> _Problem details_
Pull every line of text from the records without changing a word, and omit the pictures.

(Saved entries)

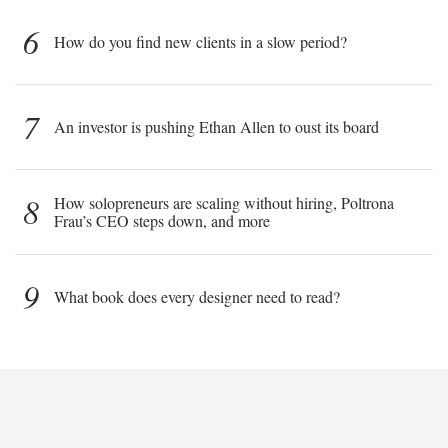
6
How do you find new clients in a slow period?
7
An investor is pushing Ethan Allen to oust its board
8
How solopreneurs are scaling without hiring, Poltrona
Frau’s CEO steps down, and more
9
What book does every designer need to read?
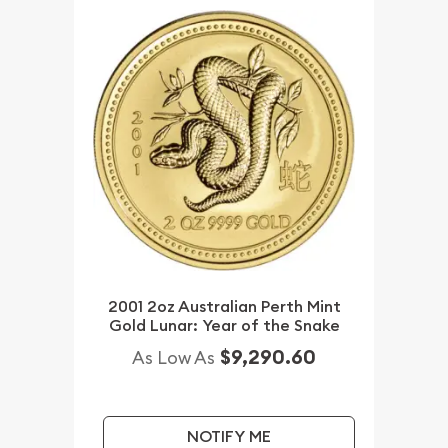
2001 2oz Australian Perth Mint
Gold Lunar: Year of the Snake
$9,290.60
As Low As
NOTIFY ME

> _Reply to the task_
6
How do you find new clients in a slow period?
7
An investor is pushing Ethan Allen to oust its board
8
How solopreneurs are scaling without hiring, Poltrona
Frau’s CEO steps down, and more
9
What book does every designer need to read?
2001 2oz Australian Perth Mint
Gold Lunar: Year of the Snake
$9,290.60
As Low As
NOTIFY ME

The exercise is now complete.